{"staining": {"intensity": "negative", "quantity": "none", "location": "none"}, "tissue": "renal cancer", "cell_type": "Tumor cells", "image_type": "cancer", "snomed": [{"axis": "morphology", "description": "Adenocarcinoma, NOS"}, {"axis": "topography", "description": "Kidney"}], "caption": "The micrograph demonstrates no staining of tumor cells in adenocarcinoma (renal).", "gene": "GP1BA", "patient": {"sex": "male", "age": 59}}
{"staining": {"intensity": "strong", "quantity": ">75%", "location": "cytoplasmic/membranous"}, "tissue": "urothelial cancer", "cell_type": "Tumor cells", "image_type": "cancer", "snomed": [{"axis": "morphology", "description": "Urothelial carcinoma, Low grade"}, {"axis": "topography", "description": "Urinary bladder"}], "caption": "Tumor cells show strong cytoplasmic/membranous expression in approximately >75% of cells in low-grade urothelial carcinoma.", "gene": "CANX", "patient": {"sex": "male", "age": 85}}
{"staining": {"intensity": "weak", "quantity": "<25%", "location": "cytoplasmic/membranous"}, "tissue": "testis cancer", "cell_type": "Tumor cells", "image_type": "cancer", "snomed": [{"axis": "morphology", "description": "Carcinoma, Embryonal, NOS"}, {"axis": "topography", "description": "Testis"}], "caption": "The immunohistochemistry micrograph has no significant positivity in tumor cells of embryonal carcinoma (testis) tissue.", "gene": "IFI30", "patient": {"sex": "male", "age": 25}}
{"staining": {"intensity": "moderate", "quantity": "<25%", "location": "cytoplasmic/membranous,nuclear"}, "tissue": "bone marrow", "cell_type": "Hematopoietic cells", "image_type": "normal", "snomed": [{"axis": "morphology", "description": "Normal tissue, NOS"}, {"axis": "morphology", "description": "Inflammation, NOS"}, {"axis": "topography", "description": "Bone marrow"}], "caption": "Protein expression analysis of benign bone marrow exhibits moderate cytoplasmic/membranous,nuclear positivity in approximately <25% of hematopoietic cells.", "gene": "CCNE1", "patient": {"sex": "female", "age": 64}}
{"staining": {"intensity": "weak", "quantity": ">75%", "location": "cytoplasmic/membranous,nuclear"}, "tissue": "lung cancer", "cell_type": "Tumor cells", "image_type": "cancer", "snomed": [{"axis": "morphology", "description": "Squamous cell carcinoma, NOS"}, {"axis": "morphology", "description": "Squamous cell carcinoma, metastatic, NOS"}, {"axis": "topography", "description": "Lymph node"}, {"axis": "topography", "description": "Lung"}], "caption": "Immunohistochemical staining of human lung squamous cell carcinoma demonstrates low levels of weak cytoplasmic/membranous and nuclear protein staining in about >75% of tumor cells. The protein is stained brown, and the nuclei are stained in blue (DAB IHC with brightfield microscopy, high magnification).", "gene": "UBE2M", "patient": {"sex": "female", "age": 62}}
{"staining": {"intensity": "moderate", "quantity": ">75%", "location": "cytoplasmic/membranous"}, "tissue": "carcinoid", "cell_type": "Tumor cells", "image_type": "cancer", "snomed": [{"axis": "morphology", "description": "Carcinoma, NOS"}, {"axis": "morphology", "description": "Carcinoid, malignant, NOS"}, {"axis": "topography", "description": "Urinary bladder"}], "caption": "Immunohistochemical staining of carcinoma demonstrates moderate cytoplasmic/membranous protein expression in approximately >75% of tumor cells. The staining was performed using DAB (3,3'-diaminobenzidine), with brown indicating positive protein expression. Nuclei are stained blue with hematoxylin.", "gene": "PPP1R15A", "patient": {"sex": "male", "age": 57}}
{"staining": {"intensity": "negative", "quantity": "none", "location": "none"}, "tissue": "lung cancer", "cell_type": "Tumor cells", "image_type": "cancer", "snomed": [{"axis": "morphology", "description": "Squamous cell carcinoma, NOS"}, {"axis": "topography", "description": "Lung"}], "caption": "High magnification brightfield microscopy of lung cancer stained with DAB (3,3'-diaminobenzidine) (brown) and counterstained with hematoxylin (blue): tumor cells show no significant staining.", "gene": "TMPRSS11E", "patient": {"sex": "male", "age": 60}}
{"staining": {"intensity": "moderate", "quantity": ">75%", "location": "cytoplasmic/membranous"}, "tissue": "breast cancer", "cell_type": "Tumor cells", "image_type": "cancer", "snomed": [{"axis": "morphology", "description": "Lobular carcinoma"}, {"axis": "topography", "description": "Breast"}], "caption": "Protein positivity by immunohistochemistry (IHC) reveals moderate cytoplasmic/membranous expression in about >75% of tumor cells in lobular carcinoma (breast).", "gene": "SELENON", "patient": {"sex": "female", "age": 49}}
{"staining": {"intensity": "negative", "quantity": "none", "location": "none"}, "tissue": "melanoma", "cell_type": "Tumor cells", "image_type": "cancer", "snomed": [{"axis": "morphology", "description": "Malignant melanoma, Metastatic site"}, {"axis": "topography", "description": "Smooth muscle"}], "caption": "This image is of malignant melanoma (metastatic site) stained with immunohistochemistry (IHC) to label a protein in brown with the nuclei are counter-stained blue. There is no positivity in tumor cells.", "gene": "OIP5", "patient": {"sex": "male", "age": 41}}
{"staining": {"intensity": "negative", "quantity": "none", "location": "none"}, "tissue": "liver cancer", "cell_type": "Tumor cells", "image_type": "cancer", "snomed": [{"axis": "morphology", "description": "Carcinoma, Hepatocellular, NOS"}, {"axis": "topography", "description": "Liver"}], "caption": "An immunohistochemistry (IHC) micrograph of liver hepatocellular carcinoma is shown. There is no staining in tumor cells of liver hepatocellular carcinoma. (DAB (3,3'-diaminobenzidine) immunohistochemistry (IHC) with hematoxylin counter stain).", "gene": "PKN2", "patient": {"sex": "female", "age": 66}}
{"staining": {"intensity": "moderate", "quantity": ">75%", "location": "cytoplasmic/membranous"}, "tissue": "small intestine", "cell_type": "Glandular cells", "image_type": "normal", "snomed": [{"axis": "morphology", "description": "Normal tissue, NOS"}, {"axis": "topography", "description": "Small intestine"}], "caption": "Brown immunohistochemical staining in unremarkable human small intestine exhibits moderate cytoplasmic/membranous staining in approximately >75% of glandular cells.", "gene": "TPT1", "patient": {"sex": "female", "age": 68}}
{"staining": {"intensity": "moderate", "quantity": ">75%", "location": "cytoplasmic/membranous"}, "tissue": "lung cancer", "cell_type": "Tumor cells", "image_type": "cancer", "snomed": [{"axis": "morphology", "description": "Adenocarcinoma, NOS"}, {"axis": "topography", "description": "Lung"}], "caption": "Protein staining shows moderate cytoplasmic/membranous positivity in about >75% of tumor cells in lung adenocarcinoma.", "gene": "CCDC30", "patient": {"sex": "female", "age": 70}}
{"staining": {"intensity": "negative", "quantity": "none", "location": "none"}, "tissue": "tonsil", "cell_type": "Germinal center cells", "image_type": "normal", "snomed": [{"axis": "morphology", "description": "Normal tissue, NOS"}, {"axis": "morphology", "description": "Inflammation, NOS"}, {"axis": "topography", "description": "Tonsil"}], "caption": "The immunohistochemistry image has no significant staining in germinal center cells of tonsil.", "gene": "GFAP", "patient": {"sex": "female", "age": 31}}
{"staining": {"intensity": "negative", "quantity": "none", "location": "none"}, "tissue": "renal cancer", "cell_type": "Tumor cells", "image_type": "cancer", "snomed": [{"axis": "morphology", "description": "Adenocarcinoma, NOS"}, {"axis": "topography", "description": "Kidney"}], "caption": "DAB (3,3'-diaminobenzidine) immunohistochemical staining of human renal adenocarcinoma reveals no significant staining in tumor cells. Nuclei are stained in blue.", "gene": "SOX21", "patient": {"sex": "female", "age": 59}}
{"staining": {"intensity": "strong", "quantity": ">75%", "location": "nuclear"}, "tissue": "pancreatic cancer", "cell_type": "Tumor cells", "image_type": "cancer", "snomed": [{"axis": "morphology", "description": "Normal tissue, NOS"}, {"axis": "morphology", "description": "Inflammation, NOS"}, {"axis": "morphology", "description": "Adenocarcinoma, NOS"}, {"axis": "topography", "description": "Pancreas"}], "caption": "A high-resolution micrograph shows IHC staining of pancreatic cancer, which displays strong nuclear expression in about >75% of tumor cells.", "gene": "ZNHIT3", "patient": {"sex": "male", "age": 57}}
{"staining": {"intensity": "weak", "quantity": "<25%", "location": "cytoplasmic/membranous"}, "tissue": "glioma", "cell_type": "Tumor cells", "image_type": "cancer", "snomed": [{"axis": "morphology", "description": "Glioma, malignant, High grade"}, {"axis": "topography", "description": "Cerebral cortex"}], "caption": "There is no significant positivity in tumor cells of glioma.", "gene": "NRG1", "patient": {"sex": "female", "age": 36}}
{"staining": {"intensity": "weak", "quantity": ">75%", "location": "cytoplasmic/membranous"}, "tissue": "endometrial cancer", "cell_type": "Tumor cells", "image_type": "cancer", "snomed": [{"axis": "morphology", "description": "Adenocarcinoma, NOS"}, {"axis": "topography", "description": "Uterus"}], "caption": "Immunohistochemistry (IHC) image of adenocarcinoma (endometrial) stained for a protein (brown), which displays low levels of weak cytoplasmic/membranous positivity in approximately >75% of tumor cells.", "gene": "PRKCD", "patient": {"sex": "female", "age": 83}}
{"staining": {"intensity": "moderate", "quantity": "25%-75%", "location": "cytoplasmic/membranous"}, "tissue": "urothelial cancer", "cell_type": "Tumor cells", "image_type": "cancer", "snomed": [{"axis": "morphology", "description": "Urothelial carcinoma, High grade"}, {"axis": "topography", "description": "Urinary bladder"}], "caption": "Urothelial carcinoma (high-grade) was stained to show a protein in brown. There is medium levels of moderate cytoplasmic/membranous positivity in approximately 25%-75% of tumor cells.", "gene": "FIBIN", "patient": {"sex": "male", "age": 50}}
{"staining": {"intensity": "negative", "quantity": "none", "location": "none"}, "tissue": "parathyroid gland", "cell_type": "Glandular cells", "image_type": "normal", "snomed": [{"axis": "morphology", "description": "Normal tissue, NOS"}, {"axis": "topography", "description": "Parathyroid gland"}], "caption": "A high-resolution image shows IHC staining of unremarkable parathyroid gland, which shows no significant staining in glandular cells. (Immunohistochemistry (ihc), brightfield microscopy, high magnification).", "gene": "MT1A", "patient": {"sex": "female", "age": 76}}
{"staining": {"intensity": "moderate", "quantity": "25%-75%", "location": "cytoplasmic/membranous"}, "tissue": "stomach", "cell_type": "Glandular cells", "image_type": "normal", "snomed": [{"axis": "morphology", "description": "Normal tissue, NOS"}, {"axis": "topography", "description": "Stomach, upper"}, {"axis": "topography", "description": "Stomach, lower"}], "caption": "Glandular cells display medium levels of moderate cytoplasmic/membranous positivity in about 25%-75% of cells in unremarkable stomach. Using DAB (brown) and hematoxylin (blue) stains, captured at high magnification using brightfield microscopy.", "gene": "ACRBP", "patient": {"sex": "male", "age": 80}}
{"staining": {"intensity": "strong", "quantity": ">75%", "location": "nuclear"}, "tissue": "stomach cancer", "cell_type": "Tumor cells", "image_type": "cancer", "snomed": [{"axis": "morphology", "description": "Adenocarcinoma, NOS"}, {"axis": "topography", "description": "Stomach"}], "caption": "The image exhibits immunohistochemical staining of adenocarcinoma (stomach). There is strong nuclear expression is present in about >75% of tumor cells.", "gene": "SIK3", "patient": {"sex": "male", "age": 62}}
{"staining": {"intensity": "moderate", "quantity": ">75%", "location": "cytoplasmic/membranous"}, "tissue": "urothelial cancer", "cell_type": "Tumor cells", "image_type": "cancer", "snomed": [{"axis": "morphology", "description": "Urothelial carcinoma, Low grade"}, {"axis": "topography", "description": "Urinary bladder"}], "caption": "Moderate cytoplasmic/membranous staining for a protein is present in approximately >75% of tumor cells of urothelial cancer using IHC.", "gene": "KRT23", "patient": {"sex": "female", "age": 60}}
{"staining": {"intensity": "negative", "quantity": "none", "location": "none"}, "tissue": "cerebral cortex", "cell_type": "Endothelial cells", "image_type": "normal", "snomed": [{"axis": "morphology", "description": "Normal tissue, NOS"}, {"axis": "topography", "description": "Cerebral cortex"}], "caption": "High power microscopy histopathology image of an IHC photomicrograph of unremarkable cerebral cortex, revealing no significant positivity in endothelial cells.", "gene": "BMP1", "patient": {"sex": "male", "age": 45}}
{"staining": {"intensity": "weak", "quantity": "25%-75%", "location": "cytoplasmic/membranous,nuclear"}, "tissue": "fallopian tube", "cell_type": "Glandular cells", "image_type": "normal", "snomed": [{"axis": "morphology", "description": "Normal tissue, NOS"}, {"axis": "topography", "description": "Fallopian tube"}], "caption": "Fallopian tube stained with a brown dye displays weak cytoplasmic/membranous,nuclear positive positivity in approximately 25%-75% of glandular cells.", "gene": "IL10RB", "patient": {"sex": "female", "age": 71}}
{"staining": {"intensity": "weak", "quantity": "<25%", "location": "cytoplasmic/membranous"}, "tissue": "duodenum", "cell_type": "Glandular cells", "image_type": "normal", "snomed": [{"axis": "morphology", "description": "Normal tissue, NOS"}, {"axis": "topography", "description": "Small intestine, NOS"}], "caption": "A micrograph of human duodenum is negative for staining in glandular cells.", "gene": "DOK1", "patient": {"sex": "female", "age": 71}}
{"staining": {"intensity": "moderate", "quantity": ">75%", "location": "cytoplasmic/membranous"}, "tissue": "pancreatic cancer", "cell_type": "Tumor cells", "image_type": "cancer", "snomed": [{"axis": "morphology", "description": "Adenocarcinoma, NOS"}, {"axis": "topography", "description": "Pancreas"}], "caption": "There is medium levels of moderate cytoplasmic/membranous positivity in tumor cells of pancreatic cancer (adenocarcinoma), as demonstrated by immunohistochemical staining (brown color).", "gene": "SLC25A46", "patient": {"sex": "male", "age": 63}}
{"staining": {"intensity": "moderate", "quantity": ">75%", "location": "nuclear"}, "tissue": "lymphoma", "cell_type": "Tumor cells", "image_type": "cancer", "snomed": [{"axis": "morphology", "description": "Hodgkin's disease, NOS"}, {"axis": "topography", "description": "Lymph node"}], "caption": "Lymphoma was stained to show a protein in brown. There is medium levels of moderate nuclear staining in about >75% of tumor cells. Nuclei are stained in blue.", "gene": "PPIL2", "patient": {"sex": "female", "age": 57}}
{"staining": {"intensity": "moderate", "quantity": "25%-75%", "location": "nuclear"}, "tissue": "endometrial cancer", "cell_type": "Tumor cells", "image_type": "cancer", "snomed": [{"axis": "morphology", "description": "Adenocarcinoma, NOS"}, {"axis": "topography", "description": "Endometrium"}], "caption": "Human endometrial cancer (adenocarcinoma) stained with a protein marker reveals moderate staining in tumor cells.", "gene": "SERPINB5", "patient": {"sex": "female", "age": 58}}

Exercise description >> Check each line of the entries above, and show every one holding the word "Cerebral".

Task answer >>
{"staining": {"intensity": "weak", "quantity": "<25%", "location": "cytoplasmic/membranous"}, "tissue": "glioma", "cell_type": "Tumor cells", "image_type": "cancer", "snomed": [{"axis": "morphology", "description": "Glioma, malignant, High grade"}, {"axis": "topography", "description": "Cerebral cortex"}], "caption": "There is no significant positivity in tumor cells of glioma.", "gene": "NRG1", "patient": {"sex": "female", "age": 36}}
{"staining": {"intensity": "negative", "quantity": "none", "location": "none"}, "tissue": "cerebral cortex", "cell_type": "Endothelial cells", "image_type": "normal", "snomed": [{"axis": "morphology", "description": "Normal tissue, NOS"}, {"axis": "topography", "description": "Cerebral cortex"}], "caption": "High power microscopy histopathology image of an IHC photomicrograph of unremarkable cerebral cortex, revealing no significant positivity in endothelial cells.", "gene": "BMP1", "patient": {"sex": "male", "age": 45}}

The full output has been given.